In 1886 the Phelps mansion was completed. At Christmas time the family held a glorious celebration with people from all over the country viewing the mansion for the first time. Phelps' favorite room was a gallery which he had designed himself to hold his priceless collection of art treasures from the ends of the earth.
It was nearly midnight on the first day of April 1888 when Phelps, returning to his apartments in Washington after an evening with friends, found on the table in his bedroom two telegrams which told him that his mansion in Teaneck, where his family then was, had been totally destroyed by fire, with a loss of nearly all its valuable contents. He disturbed no one upon receiving this startling news, but very early in the morning awakened his secretary, told him what had happened, and said that he was going to take an immediate train for New York. He left on the train without once alluding to the great calamity.

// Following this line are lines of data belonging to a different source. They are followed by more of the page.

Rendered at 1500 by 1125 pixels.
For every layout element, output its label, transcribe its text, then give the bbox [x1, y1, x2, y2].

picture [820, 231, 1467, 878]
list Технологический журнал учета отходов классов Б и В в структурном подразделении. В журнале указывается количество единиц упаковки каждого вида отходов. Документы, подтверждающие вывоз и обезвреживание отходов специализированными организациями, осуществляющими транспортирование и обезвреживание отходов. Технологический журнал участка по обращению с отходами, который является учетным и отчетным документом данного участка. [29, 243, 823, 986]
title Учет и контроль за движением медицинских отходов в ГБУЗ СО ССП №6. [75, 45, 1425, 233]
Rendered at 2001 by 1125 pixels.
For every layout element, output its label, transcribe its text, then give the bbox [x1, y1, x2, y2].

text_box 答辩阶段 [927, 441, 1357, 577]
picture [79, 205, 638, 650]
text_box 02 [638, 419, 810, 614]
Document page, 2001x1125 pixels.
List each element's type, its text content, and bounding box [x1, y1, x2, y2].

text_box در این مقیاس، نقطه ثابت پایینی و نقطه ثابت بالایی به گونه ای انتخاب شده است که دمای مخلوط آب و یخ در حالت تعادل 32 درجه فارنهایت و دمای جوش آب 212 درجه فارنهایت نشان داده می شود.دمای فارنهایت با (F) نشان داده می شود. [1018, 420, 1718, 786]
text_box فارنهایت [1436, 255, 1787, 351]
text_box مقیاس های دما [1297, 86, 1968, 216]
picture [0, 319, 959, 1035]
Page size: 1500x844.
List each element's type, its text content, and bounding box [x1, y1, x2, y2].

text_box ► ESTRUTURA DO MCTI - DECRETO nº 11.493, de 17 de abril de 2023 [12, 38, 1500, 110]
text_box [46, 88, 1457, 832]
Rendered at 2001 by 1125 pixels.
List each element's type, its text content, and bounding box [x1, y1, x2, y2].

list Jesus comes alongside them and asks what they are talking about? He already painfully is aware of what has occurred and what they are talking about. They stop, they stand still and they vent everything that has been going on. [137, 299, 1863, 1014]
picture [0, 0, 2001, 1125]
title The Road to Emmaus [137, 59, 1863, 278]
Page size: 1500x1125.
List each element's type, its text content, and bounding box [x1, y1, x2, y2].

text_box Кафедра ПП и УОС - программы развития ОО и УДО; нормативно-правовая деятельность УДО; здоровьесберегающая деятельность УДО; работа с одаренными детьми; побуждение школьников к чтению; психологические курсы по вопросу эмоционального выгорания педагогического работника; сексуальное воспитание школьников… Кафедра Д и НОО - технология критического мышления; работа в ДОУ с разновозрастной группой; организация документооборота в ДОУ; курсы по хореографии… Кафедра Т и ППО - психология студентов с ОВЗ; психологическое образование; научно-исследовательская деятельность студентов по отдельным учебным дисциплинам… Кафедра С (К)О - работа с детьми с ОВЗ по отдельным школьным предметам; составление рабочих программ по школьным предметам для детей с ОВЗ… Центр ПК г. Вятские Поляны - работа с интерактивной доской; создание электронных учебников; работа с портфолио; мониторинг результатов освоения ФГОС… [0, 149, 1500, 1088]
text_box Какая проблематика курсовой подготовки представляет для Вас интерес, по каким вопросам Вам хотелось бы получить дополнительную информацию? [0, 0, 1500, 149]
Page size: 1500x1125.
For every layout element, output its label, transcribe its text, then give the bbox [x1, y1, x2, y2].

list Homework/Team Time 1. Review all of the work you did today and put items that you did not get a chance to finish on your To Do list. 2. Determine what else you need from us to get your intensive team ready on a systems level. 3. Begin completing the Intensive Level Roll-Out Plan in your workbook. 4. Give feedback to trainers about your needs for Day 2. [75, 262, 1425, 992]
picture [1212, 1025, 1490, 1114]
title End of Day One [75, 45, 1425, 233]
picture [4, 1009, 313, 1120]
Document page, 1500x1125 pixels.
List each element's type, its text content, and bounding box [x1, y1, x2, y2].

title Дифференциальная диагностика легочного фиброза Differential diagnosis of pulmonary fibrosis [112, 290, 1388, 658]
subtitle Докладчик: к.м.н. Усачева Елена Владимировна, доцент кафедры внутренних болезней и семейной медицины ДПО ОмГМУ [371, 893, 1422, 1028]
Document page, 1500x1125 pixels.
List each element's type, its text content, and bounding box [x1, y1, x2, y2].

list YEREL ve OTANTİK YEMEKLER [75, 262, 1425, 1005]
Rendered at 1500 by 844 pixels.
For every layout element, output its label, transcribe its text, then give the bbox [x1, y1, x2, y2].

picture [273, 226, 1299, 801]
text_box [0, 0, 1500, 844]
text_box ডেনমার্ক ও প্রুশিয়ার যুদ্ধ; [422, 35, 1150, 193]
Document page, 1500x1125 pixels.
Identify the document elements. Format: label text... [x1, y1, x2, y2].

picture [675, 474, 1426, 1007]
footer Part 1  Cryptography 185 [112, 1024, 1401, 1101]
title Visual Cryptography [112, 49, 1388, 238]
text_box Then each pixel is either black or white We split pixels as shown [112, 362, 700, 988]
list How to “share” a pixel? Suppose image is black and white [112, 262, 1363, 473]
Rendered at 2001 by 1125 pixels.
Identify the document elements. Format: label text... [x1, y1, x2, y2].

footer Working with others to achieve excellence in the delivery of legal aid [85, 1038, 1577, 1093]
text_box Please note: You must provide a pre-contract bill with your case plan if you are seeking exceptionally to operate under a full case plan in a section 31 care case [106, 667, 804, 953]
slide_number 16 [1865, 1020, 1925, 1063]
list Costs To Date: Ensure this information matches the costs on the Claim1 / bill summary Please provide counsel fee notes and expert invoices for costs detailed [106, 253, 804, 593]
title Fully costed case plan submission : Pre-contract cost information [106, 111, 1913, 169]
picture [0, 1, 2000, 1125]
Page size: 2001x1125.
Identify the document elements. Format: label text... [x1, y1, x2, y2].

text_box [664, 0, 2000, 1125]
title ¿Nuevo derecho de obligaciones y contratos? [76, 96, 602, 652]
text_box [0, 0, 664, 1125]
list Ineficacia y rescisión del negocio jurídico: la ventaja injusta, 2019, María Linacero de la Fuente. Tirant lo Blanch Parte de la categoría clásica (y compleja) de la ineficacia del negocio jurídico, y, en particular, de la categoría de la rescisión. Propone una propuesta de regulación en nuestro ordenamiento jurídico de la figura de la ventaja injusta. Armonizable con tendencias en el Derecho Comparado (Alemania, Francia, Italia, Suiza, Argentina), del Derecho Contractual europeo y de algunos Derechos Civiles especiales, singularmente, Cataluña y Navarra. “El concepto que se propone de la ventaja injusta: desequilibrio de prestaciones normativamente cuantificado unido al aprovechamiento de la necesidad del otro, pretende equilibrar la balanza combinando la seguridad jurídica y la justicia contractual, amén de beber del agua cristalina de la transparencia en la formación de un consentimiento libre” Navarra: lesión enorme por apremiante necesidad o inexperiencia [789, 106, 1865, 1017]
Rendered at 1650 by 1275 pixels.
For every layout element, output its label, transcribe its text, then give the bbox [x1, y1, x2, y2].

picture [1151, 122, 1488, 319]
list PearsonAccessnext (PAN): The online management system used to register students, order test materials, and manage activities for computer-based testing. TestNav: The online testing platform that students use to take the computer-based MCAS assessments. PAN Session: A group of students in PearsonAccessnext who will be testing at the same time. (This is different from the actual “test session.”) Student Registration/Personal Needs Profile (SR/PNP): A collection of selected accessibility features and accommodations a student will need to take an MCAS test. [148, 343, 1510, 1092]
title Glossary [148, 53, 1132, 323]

The mansion, once the most beautiful in the area, became known as "Phelps' Ruin" and local residents picnicked near the destroyed home -- marveling at what it once had been. Phelps immediately began renovation of the house.
On Oct. 11, 1889 William Phelps was presented to the German Empress at a gala performance at the Royal Opera House, given in honor of the Czar of Russia. Phelps was appointed Minister to Germany, remaining in the post for one year until a case of homesickness prompted his request for a short leave of absence. He sailed for America in September of 1890.
In his diary Phelps wrote, "I have come home to rest and enjoy myself. I intend to spend my vacation upon my Teaneck farm. I feel as if I were already a Jersey farmer again. See, there is one of my farm wagons on the pier, ready to take off my luggage and those lusty-looking fellows have come down fresh from Teaneck to give me an early welcome. I expect to live among the trees until I get rested, and then hunt up my friends to see that they have not forgotten me. No politics this time, only that I shall vote the Republican ticket in Bergen County at the coming election, and soon after return to my official duties at Berlin."
Phelps returned to Germany a year later, remaining until January 1893 when his health began to suffer from the climate and he traveled south through Spain, Morocco, Tunis, Algiers and Italy.
While Phelps was vacationing, Governor Werts of New Jersey appointed him judge of the state Court of Errors and Appeals. Turning over the affairs of the legislation to his success, Phelps again returned to the United States to be sworn into his judicial role on June 20, 1893.
In February of 1894, Phelps' throat began to trouble him seriously, and the illness confined him to his home for days. He continued to try to keep up with his work and in fact was present until the adjournment of the term. A few days later he traveled to the Hygeia Hotel at Old Point Comfort in Virginia, a resort that in the past had been a place of rest for him.
Here Phelps became withdrawn and quiet, an attitude brought on by his physical inability to converse. The last entry in his diary is dated April 10, 1894. Phelps moved himself to Hot Springs, W. Va., where he enjoyed a temporary return of strength. Finding no lasting improvement in his health in Hot Springs, Phelps returned to his home in Teaneck on May 18.
By May 31 he was bedridden, and in June he lapsed into a coma. He died June 17, 1894.
Hundreds of people lined the streets of Teaneck and Englewood to honor his funeral procession. The trees he had planted himself lined the path of this final journey.
Upon his burial the New York Tribune wrote: "He possessed a rich store of affection and sympathy on which all who knew him drew at will, with full assurance that their drafts would never be dishonored. Not on friends alone, but wherever he detected the need of assistance or of consolation, he bestowed the best gift in his keeping. He won in life the only reward he wanted, but the tribute of tears which would have grieved him must follow him to the grave."
At the time of his death William Walter Phelps owned half of what is presently Teaneck. His estate was left equally to his widow and three children. His youngest son, Sheffield, died of typhoid fever in 1917, Mrs. Phelps died in 1920 and Marion Phelps in 1923. John Jay, William's eldest son, lived until 1948, when he died at the age of 87.